> **REQUIRED WORK**
Check every line below for the word "lines" and copy each one that has it.

(Stored data)
* * *
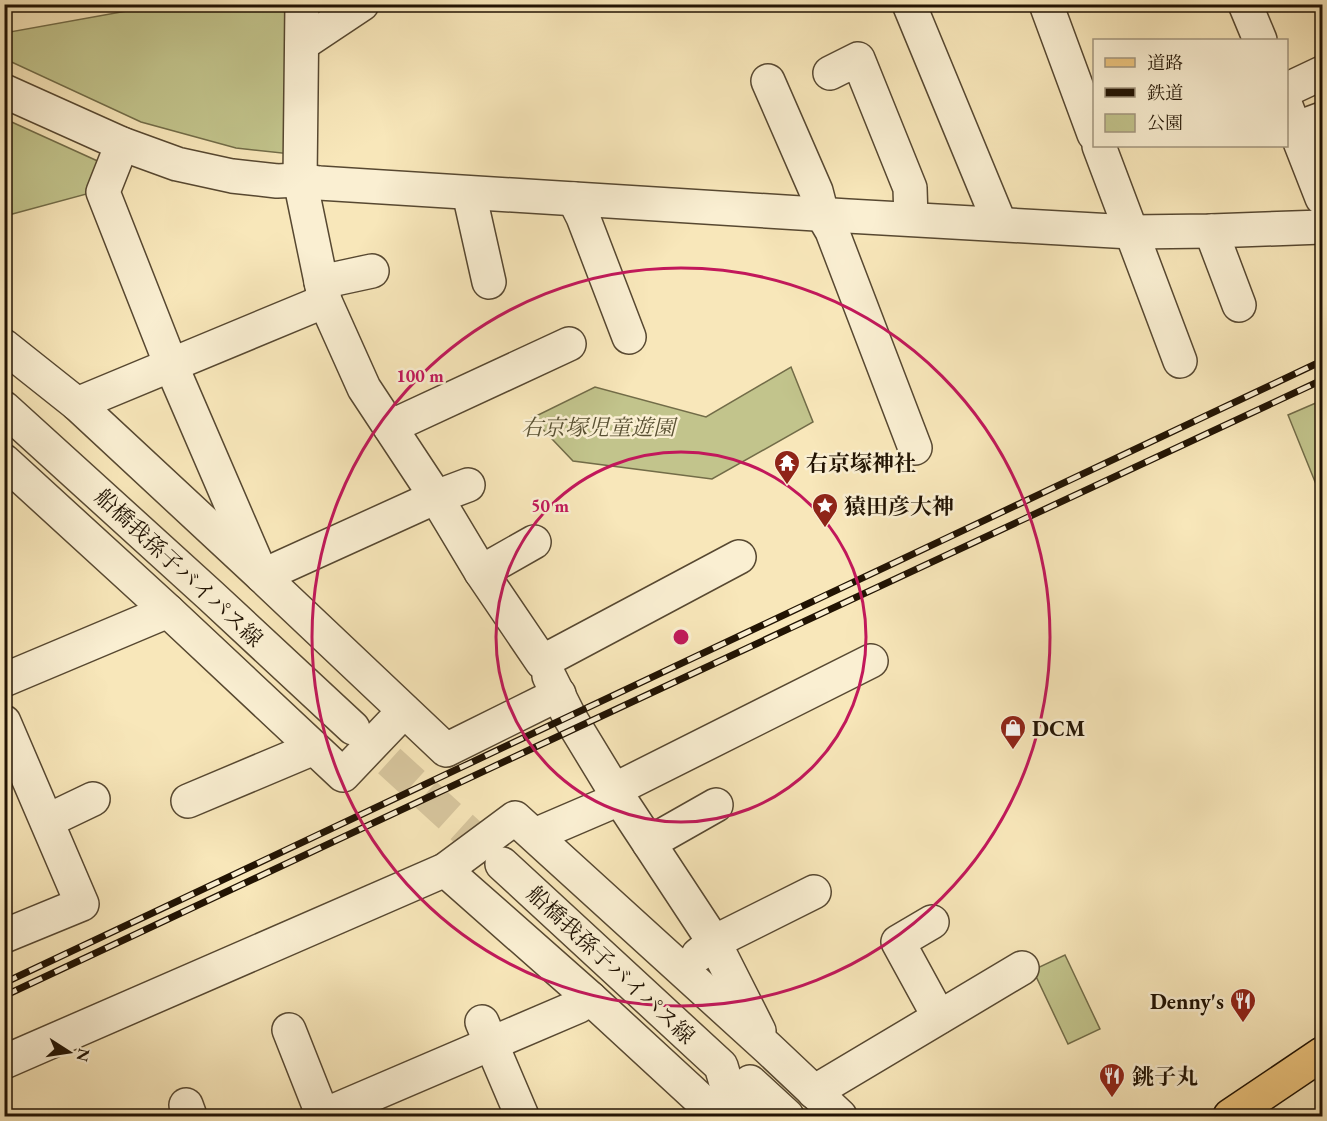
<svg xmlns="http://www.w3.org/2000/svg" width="1327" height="1121" viewBox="0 0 1327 1121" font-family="'EB Garamond','Noto Serif JP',serif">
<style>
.green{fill:#c2c48c;stroke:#726c48;stroke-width:1.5}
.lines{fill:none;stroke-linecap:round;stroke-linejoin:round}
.minor-tunnel{stroke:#d8c79f;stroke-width:33;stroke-dasharray:33 16;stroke-linecap:butt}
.minor-casing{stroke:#574831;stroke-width:36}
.major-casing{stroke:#211303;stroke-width:36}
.minor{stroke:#faefd2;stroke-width:33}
.major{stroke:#ecc47d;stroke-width:33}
.rail-casing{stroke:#211303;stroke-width:7}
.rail{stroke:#faefd2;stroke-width:4.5;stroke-dasharray:14;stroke-linecap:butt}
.ring{fill:none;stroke:#c2185b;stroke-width:3}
.labels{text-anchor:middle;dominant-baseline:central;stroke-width:5;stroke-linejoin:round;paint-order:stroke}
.park-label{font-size:22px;font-style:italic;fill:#595133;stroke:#faefd2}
.poi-label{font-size:22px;font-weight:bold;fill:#211303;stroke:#faefd2;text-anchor:start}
.street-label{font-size:22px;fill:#211303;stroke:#faefd2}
.centre{fill:#c2185b;stroke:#faefd2;stroke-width:3}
.ring-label{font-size:18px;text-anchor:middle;font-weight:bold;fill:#c2185b;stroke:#faefd2;stroke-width:5;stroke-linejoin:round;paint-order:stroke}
</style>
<rect width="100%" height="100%" fill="#f8e7ba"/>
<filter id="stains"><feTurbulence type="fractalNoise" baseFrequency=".00333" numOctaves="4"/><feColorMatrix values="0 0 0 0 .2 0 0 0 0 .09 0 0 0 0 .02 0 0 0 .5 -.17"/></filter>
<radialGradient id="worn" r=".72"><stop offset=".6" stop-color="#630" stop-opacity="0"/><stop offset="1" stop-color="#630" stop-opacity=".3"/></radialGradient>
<!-- green -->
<g class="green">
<path d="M 160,5 L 296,5 L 291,154 L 236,148 L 141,122 L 5,59 L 4,33 Z"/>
<path d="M 5,119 L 102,163 L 94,192 L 5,216 Z"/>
<path d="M 791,367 L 813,422 L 712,479 L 573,461 L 532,418 L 595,387 L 706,417 Z"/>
<path d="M 1318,402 L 1322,413 L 1322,499 L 1288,415 Z"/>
<path d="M 1065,955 L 1100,1029 L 1068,1044 L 1033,970 Z"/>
</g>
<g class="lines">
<!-- minor-tunnel -->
<path class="minor-tunnel" d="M 353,728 L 500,862"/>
<defs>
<g id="minor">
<path d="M 302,4 L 300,180 L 325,301 L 364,388 L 436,497 L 481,572 L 542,662 L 739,557"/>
<path d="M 909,4 L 1000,224"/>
<path d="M 1046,4 L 1094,134"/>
<path d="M 1245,4 L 1260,40"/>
<path d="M 302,44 L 362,4"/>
<path d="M 830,73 L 858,59 L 910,188 L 911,219"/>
<path d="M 768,81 L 816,191 L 822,214 L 832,231 L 915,448"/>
<path d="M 1286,90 L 1322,73"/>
<path d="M 4,91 L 122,144 L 177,164 L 232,176 L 277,181 L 300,180 L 319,183 L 848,216 L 1131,232 L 1211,231 L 1322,227"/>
<path d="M 1286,106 L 1322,198"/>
<path d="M 1295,129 L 1322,119"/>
<path d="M 122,144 L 103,192 L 171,365 L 262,576 L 446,750 L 559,694"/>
<path d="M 1099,146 L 1180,361"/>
<path d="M 469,193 L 489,282"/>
<path d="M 574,199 L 583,217 L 629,337"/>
<path d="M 1211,231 L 1239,305"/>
<path d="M 321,282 L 372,271"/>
<path d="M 325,301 L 77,404 L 262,576 L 436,497 L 468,485"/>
<path d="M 4,346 L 77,404"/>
<path d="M 4,408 L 211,596 L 353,728"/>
<path d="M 390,427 L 569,344"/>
<path d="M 4,461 L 168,611 L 343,775 L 404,711"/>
<path d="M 481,572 L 534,542"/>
<path d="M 549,676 L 569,716 L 614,790 L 714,942 L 759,1031"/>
<path d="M 4,680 L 168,611"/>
<path d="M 4,722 L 82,904 L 4,936"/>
<path d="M 614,790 L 871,661"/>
<path d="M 188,801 L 314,748"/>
<path d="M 47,821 L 93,799"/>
<path d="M 535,835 L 619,799"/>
<path d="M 649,843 L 716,805"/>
<path d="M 502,864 L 721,1066 L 726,1083 L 761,1116"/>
<path d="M 445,870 L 590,998 L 718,1116"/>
<path d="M 932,922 L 898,942 L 939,1017"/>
<path d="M 698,955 L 714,942 L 814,892"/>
<path d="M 482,1022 L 522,1116"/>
<path d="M 289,1030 L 323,1116"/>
<path d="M 4,1062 L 445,870 L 515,818 L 769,1049 L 840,1116"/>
<path d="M 750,1082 L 787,1116"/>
<path d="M 814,1092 L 1022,968"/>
<path d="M 186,1105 L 190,1116"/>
<path d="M 322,1116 L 579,1006 L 590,998"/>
</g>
<path id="major" d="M 1230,1116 L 1322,1054"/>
</defs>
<!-- minor casing -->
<use href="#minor" class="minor-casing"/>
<!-- major casing -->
<use href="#major" class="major-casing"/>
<!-- minor -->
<use href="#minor" class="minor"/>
<!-- major -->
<use href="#major" class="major"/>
<defs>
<g id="rail">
<path d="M 4,983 L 1322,361"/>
<path d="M 4,996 L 576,728 L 1322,380"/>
</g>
</defs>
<!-- rail casing -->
<use href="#rail" class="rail-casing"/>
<!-- rail -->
<use href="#rail" class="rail"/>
</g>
<!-- distance rings -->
<g class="ring">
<circle cx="681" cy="637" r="185"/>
<circle cx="681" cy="637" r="369"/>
</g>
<!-- icons -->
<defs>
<symbol id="temple-pin" viewBox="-11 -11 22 30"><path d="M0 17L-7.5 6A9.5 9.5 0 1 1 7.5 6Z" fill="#8f2418" stroke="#faefd2"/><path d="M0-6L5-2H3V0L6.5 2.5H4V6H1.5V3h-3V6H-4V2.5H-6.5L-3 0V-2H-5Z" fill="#fff"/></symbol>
<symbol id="sight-pin" viewBox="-11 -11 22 30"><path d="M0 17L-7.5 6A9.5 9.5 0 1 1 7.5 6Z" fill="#8f2418" stroke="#faefd2"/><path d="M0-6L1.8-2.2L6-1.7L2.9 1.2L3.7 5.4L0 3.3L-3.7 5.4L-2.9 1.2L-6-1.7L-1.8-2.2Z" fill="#fff"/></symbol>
<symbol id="shop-pin" viewBox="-11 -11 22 30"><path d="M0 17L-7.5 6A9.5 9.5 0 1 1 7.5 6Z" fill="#8f2418" stroke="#faefd2"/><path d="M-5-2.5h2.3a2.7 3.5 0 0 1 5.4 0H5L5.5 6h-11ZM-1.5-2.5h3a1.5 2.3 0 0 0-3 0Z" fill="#fff"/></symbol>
<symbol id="restaurant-pin" viewBox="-11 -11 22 30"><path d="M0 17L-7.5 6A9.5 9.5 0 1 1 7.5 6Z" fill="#8f2418" stroke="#faefd2"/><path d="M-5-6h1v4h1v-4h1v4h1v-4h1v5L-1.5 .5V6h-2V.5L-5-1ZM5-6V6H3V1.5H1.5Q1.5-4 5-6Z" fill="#fff"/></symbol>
</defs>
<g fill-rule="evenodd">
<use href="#temple-pin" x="772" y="448" width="30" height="40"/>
<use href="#sight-pin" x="810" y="491" width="30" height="40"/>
<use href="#shop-pin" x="998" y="713" width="30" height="40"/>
<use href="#restaurant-pin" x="1228" y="986" width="30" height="40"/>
<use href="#restaurant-pin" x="1097" y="1061" width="30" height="40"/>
</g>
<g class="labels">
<!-- park labels -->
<g class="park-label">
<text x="598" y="427">右京塚児童遊園</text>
</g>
<!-- poi labels -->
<g class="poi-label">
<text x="806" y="463">右京塚神社</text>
<text x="844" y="506">猿田彦大神</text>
<text x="1032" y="728">DCM</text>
<text x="1224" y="1001" text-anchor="end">Denny's</text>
<text x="1132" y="1076">銚子丸</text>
</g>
<!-- street labels -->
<g class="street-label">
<text transform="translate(179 568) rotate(43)">船橋我孫子バイパス線</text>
<text transform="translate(611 965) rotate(43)">船橋我孫子バイパス線</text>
</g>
</g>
<circle cx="681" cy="637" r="9" class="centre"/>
<g class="ring-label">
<text x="420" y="382">100 m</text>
<text x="550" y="512">50 m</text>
</g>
<!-- margin -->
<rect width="1327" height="1121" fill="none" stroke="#f8e7ba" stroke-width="24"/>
<rect x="6" y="6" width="1315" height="1109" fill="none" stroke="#211303" stroke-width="3"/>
<rect x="12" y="12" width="1303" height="1097" fill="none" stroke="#211303" stroke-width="1.5"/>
<!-- legend -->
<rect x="1093" y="39" width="195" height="108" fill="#faefd2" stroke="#a3977f" stroke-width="1.5"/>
<rect x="1105" y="58" width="30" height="9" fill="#ecc47d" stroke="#a3977f" stroke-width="1.5"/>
<text x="1147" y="69" font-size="18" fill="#211303">道路</text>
<rect x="1105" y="88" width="30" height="9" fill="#211303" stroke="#a3977f" stroke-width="1.5"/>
<text x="1147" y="99" font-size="18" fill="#211303">鉄道</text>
<rect x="1105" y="114" width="30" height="18" fill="#c2c48c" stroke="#a3977f" stroke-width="1.5"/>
<text x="1147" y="129" font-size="18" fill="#211303">公園</text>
<!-- north arrow -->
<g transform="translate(69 1052) rotate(102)" stroke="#faefd2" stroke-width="4.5" paint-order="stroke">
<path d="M0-4.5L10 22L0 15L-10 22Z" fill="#211303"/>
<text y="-9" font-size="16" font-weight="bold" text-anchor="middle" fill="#211303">N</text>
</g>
<rect width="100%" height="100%" filter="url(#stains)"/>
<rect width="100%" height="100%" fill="url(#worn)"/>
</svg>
* * *
> **WRITTEN ANSWER**
.lines{fill:none;stroke-linecap:round;stroke-linejoin:round}
<g class="lines">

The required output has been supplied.